The following book review is a special for BlackFive readers provided by Elise Cooper. You can read all of our book reviews by clicking on the Books category link on the right side bar.
Days Of Rage by Brad Taylor superbly blends historical facts with a fictional storyline. He writes a very complicated and intriguing plot with intense characters. The new cast of characters brings the focus of the book upon events that the reader can truly imagine.
The plot takes off from the very beginning where the US, Russia, and Israel are competing for the retrieval of a thumb drive that includes relevant information about the 1972 massacre at the Munich Olympics and a diabolical Russian plan. Eventually some Israeli Mossad agents join forces with Pike Logan and Jennifer Cahill to thwart the Russians. This sinister plan is to draw the US into another war that will have detrimental financial consequences while attempting another massacre of Israelis. A secret Russian unit is plotting to use a Nigerian terrorist organization to accomplish their goals. By providing Boko Haram, part of a Nigerian extreme Islamic sect, with a nuclear device, the former Soviet zealots can watch as America and Israel are drawn into another disastrous situation. The plot has a lot of action as Logan’s unauthorized team chase around the globe to stop the ruthless Russian former KGB agents.
Some of the true-life events include the 1972 Munich massacre. A quote in the book rings true today as Israel is fighting not only the terrorists but a public relations battle, “The world received the news in horror and shock but managed to recover soon enough, not even stopping the Olympic games.” Taylor noted to blackfive.net, “Munich had a profound affect on Israel. I researched this period of time when Israel was going back to Germany, the land of the Holocaust. The world seems to have forgotten who are the true bad guys. Travesty as a whole does not seem to affect people. Unless you are directly affected there is a short attention span. I pointed out this attitude in my second book with the quote, ‘if they would quit I would too, but if I quit they would still kill.’”
There is also the authentic characterization of the Russian Special Forces. Taylor states about the FSB officers, “Even the aliases used by my Russian characters are real. I try to blend history and fiction in all of my books.”

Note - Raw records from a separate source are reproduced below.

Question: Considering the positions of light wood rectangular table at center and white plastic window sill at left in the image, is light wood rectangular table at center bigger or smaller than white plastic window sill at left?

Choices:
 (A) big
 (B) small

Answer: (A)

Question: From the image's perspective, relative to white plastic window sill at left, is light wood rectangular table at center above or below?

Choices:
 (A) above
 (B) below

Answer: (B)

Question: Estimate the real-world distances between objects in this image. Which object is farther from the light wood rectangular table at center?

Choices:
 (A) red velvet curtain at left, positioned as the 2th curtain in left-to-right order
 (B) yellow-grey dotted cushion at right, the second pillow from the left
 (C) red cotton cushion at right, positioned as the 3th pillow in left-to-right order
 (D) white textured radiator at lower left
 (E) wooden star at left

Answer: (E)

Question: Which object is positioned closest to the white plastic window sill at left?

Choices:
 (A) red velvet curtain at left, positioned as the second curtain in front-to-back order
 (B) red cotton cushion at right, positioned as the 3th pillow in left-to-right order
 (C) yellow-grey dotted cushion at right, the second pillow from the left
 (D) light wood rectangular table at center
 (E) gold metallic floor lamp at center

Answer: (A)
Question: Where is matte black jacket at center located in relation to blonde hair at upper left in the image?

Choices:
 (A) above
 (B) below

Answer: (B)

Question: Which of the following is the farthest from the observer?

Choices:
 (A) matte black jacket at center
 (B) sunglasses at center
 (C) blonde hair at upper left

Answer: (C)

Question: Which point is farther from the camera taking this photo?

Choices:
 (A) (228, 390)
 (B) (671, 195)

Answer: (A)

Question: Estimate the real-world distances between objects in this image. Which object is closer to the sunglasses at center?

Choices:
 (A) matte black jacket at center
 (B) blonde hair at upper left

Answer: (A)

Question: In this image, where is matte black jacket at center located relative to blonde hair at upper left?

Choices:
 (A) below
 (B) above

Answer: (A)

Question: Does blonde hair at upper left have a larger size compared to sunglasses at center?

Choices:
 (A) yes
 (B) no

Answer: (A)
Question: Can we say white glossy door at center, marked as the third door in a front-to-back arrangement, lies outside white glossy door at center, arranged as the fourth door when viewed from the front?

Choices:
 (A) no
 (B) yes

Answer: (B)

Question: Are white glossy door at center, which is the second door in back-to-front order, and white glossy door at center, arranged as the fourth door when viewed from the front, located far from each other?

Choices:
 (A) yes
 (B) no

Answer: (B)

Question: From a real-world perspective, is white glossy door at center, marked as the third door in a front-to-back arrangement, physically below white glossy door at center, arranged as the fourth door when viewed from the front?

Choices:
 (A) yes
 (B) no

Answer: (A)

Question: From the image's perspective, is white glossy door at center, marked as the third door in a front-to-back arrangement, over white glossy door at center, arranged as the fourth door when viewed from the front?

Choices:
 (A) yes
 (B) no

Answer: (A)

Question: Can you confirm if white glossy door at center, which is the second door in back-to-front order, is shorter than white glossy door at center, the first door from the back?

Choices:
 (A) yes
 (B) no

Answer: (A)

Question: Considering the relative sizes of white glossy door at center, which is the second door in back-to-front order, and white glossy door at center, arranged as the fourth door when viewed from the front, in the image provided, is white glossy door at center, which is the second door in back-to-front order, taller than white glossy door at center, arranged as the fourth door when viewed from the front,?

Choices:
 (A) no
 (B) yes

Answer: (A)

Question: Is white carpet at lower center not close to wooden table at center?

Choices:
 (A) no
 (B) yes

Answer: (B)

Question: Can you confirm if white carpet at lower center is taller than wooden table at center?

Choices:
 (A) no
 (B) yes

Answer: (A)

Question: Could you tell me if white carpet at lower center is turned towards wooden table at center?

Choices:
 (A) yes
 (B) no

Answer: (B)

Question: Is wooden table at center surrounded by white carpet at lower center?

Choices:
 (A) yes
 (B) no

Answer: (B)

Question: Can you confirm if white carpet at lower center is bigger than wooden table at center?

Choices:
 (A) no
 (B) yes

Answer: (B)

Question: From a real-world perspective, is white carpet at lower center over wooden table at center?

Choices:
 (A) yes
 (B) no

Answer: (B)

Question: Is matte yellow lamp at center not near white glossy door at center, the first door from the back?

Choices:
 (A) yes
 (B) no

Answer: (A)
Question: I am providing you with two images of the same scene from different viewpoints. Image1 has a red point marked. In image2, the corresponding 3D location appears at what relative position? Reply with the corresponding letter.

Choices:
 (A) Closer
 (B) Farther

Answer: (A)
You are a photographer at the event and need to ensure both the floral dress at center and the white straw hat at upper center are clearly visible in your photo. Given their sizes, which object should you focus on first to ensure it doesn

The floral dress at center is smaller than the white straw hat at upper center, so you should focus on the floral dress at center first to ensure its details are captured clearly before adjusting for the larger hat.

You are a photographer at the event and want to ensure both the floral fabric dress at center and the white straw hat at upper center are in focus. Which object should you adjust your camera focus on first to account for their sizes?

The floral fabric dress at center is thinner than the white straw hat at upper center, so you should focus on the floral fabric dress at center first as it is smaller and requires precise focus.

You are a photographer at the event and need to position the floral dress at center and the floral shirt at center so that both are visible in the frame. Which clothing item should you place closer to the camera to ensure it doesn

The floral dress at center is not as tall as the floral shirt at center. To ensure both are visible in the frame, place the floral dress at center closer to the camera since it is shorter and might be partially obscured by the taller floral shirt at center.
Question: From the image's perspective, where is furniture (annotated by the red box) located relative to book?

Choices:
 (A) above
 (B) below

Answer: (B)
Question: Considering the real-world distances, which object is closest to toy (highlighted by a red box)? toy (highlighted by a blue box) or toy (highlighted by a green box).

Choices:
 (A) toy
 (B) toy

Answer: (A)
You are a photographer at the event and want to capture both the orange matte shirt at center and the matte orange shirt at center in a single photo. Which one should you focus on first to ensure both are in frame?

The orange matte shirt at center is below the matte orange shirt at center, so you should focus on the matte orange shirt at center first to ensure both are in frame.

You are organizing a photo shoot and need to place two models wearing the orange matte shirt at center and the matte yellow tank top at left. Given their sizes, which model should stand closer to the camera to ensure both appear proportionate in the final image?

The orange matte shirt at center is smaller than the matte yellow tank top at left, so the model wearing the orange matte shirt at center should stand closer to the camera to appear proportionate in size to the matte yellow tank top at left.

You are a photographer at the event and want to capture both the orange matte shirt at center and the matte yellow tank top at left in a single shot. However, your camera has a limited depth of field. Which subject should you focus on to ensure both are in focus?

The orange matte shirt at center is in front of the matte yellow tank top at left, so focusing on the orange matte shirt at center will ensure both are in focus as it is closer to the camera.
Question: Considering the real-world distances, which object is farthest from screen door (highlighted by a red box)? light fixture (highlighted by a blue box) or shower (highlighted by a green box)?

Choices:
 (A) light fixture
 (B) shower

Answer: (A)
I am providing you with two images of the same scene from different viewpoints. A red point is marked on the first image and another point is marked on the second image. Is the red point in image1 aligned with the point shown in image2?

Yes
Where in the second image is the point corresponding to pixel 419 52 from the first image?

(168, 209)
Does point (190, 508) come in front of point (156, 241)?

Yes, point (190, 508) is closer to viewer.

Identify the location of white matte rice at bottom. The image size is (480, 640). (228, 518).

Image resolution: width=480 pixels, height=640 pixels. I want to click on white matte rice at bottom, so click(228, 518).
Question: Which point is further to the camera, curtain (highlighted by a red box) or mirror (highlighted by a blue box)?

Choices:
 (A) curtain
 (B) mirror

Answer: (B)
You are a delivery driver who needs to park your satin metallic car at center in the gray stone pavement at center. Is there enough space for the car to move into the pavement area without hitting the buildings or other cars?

He also explained why he chose the true terrorist organization of Boko Haram instead of Afghan or Middle Eastern Islamic Jihadists. “I also wanted to pull away from the ‘usual suspects’ of Al-Qaida. When I started writing there was this unknown group that intelligence has been following but hadn’t yet made it to the world public stage. Now, of course, they’re on the nightly news from their heinous capturing of schoolgirls.”
The high tech gadgetry utilized in the book is also very realistic. Taylor found out that DARA had done a study showing how a car can be hacked. Using a Ford Escape they showed that any car with a computer able to control the steering wheel, brakes, and accelerator could be manipulated. “If there is a computer system in a device it is hackable and can be attacked. Barnaby Jack in my story was not a fictional character. He died a few days before a conference where he was going to warn how pacemakers and insulin pumps cannot be protected from outside interference.”
Also very convincing are the characters themselves. Through their dialogue and banter readers see them as “normal” people, not superheroes. Jennifer saves Logan, a successful ex-Delta, Army special forcers operator, as seen in the book’s quote, “She pulled me out of the pit. You asked why she’s with me, but you don’t understand the relationship. I’m with her.” It is obvious that this is a book about redemption with Jennifer being the focal point since she helped to restore Pike’s moral compass.
All the characters compliment each other. The Israeli Mossad agent, Shoshana, is the female equivalent to Pike while the other Mossad agent, Aaron, is her moral compass. The interaction between these four characters is at times humorous, sarcastic, and their chemistry is electric.
Although the Israeli characters will not be in the next book, Taylor is considering them for future stories. The next novel, No Fortunate Son, due out December 30th, also has a terrorist theme where the plot has a powerful political figure’s son kidnapped by Jihadists while fighting for the US military. Taylor explores the question, is one life worth a counter-terrorism mission that might cost many lives?
Days Of Rage is a reminder that there are real security threats to America and its allies. Taylor’s background in Special Forces allows for very realistic scenarios and characters. This is a fast-action, suspenseful thriller.